Un anno di guerra. Un anno di violenza, morte e distruzione.
Un anno in cui la logica della prevaricazione e la spirale dell’odio sembrano non conoscere alternative. Quel 24 febbraio 2022 ci siamo svegliati tutti increduli davanti alle notizie degli attacchi missilistici russi sull’Ucraina, con i carri armati di Mosca impegnati a varcare i confini. Oggi, alla vigilia di questo tragico anniversario, ci interroghiamo sugli ultimi 12 mesi di devastazione in Ucraina, che hanno riportato la guerra nel cuore dell’Europa; ad alzarsi, indomita e instancabile, c’è solo una voce forte e chiara che continua a chiedere di aprire processi di pace: quella di papa Francesco. Mai così isolato nel contesto internazionale eppure sempre più ragionevole nell’invocare la “profezia della pace” che scardina la logica del conflitto.
«Le paure trovano alimento nell’ignoranza e nel pregiudizio per degenerare facilmente in conflitti. L’educazione è il loro antidoto» ha detto di recente il santo padre parlando al Corpo diplomatico.
«Se ci fosse un’educazione di popolo, tutti starebbero meglio» disse monsignor Luigi Giussani – di cui abbiamo recentemente celebrato l’anniversario della salita al Cielo – dopo la strage di Nassirya del 2003.

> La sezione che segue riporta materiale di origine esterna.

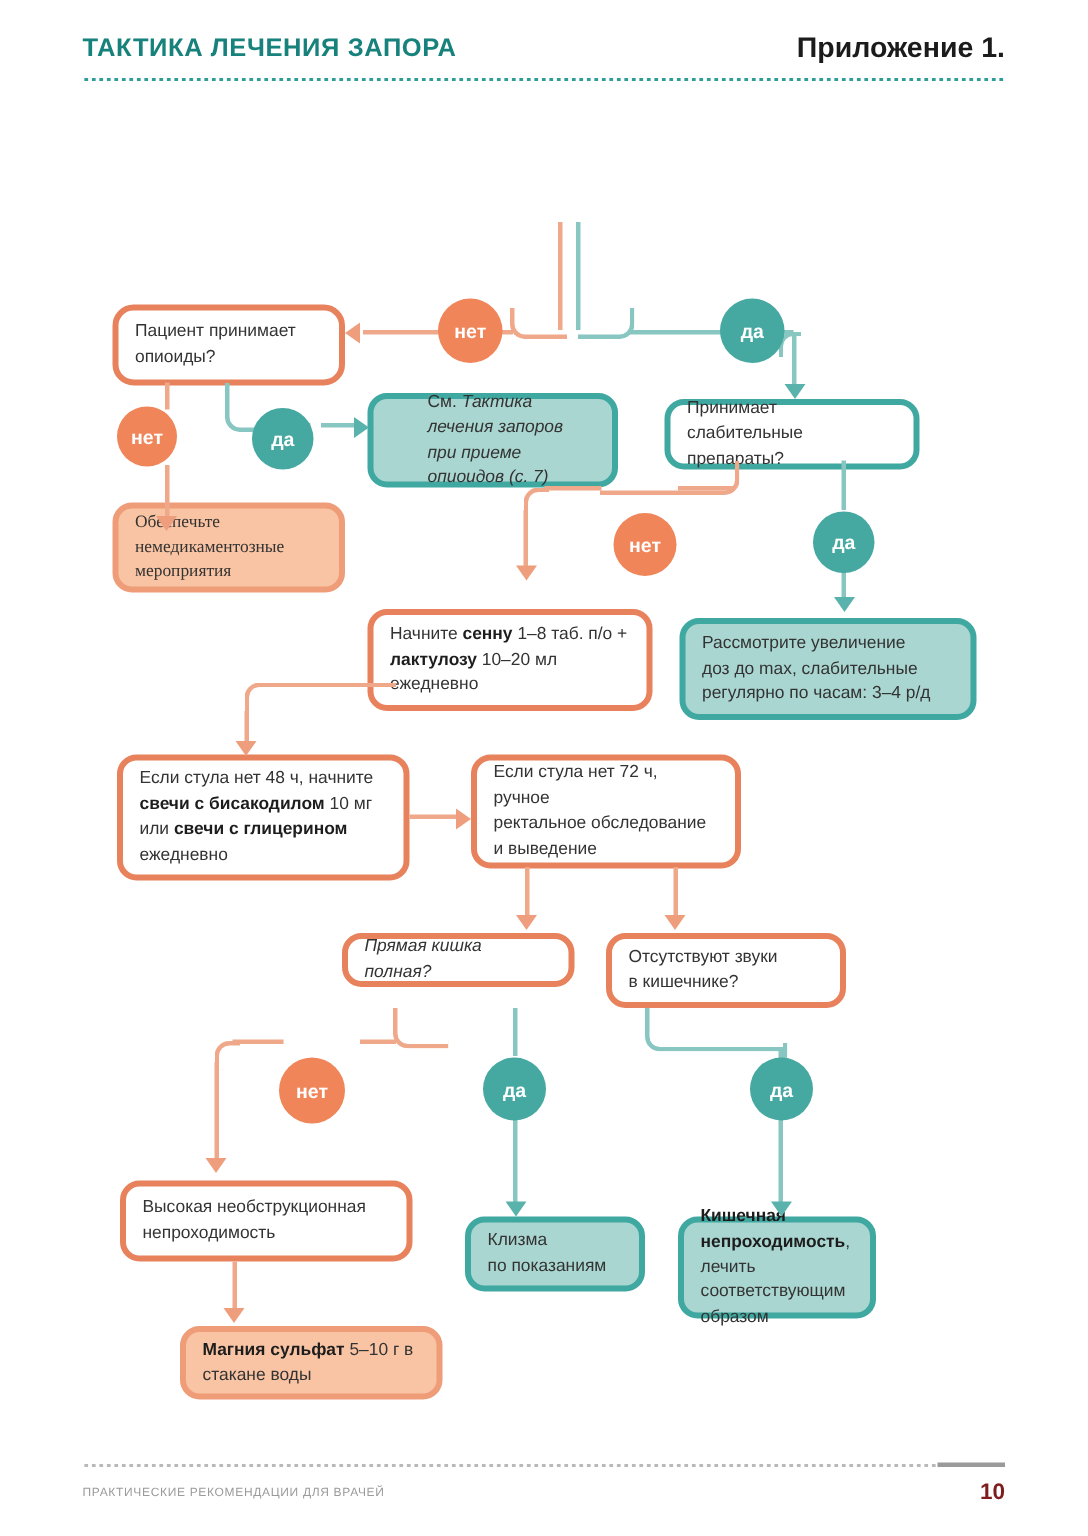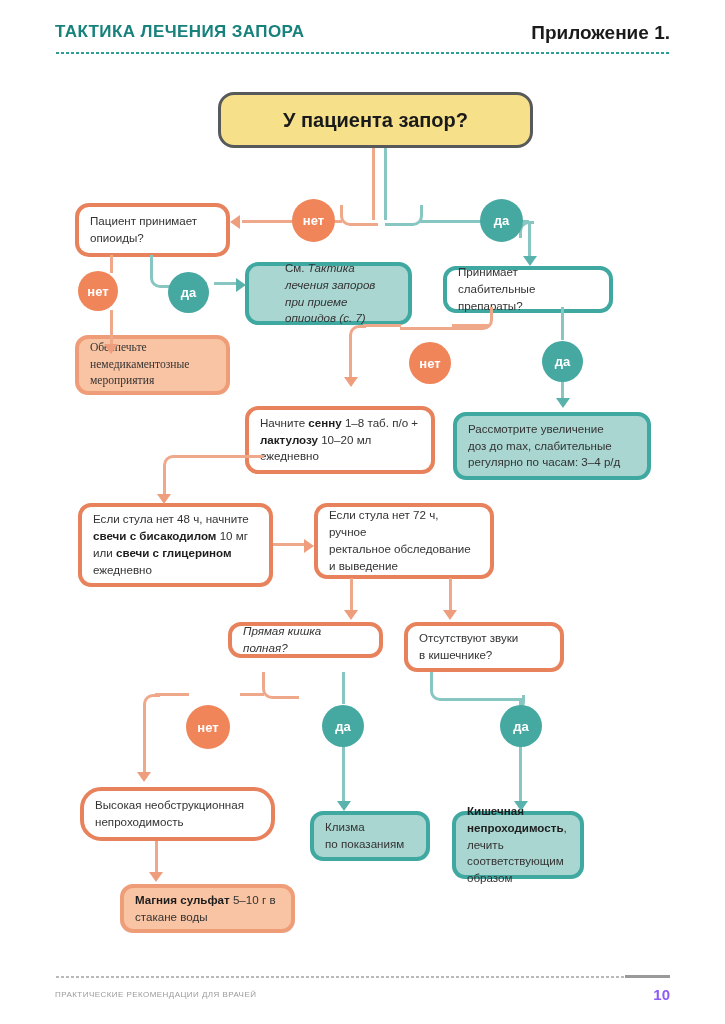--- a/index.html
+++ b/index.html
@@ -35,21 +35,21 @@
     background-image:radial-gradient(circle,#b9b9b9 45%,rgba(0,0,0,0) 46%);
     background-size:5px 2px;background-repeat:repeat-x;
   }
   .ftr-tick{position:absolute;left:625px;top:975px;width:45px;height:3px;background:#9a9a9a;}
   .ftr-text{
     position:absolute;left:55px;top:990px;
     font-size:8px;letter-spacing:.45px;color:#9b9b9b;
   }
   .ftr-page{
     position:absolute;right:55px;top:986px;
-    font-size:15px;font-weight:bold;color:#8b5cf6;
+    font-size:15px;font-weight:bold;color:#7f1d1d;
   }
 
   
   .node{
     position:absolute;box-sizing:border-box;
     border-radius:13px;
     display:flex;align-items:center;
     font-size:11.6px;line-height:1.45;
     padding:6px 11px;
   }
@@ -169,23 +169,20 @@
 
   <div class="elb t" style="left:430px;top:672px;width:90px;height:26px;border-left-width:3px;border-bottom-width:3px;border-top-width:0;border-right-width:0;border-radius:0 0 0 10px;"></div>
   <div class="elb t" style="left:508px;top:695px;width:14px;height:14px;border-right-width:3px;border-bottom-width:3px;border-top-width:0;border-left-width:0;border-radius:0 0 10px 0;"></div>
   <div class="ln t" style="left:519px;top:700px;width:3px;height:32px;"></div>
   <div class="ln t" style="left:519px;top:744px;width:3px;height:62px;"></div>
   <div class="arw down t" style="left:514px;top:801px;"></div>
 
   <div class="ln o" style="left:155px;top:841px;width:3px;height:36px;"></div>
   <div class="arw down o" style="left:149px;top:872px;"></div>
 
-  <div class="node n-root" style="left:218px;top:92px;width:315px;height:56px;">
-    <span class="txt">У пациента запор?</span>
-  </div>
 
   <div class="node n-orange" style="left:75px;top:203px;width:155px;height:54px;border-radius:14px;">
     <span class="txt">
       <span>Пациент принимает</span><br>
       <span>опиоиды?</span>
     </span>
   </div>
 
   <div class="node n-teal-fill" style="left:245px;top:262px;width:167px;height:63px;padding-left:36px;">
     <span class="txt"><span>См. </span><i>Тактика лечения запоров при приеме опиоидов (с. 7)</i></span>
@@ -237,21 +234,21 @@
     </span>
   </div>
 
   <div class="node n-orange" style="left:404px;top:622px;width:160px;height:50px;">
     <span class="txt">
       <span>Отсутствуют звуки</span><br>
       <span>в кишечнике?</span>
     </span>
   </div>
 
-  <div class="node n-orange" style="left:80px;top:787px;width:195px;height:54px;border-radius:21px;">
+  <div class="node n-orange" style="left:80px;top:787px;width:195px;height:54px;">
     <span class="txt">
       <span>Высокая необструкционная</span><br>
       <span>непроходимость</span>
     </span>
   </div>
 
   <div class="node n-orange-fill" style="left:120px;top:884px;width:175px;height:49px;">
     <span class="txt"><b>Магния сульфат</b><span> 5–10 г в стакане воды</span></span>
   </div>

E allora, quale compito possiamo avere noi, Chiesa e popolo di Dio, se non quello di farci costruttori di luoghi di educazione alla bellezza e alla speranza, promotori di luoghi di incontro, dialogo e pace, nei quali sia possibile imparare a riconoscere il valore della persona, di ogni persona? Luoghi in cui si possa fare esperienza che l’altro è davvero un bene per me, per la mia vita.
È da questa consapevolezza che inizia la pace: partendo dalle nostre famiglie, dai luoghi di lavoro, dalle nostre comunità, fino ai livelli istituzionali.
Occorre risvegliare tra noi questo anelito alla pace, ad una pace che contempli giustizia e perdono, ad una pace che – ricalcando le parole di San Paolo – sia l’auspicio affinché «verità e carità dimorino tra voi in abbondanza».
Una pace che si fonda sul perdono come dono di Dio, sul riconoscimento del valore dell’altro.
«Quale può essere il contributo dei cattolici russi e ucraini alla causa della pace?» è stato chiesto all’arcivescovo di Mosca monsignor Paolo Pezzi in una recente intervista ad Agensir. «Il perdono, non mi stancherò mai di dirlo. Solo il perdono riuscirà a sanare le lacerazioni più profonde» è stata la sua risposta.
Ad un anno dall’inizio di questa tragedia che, come ci ricorda il papa, è un ulteriore tassello di una «guerra mondiale a pezzi», facciamoci costruttori di luoghi di pace, promotori di pace e verità negli ambienti che abitiamo e che viviamo.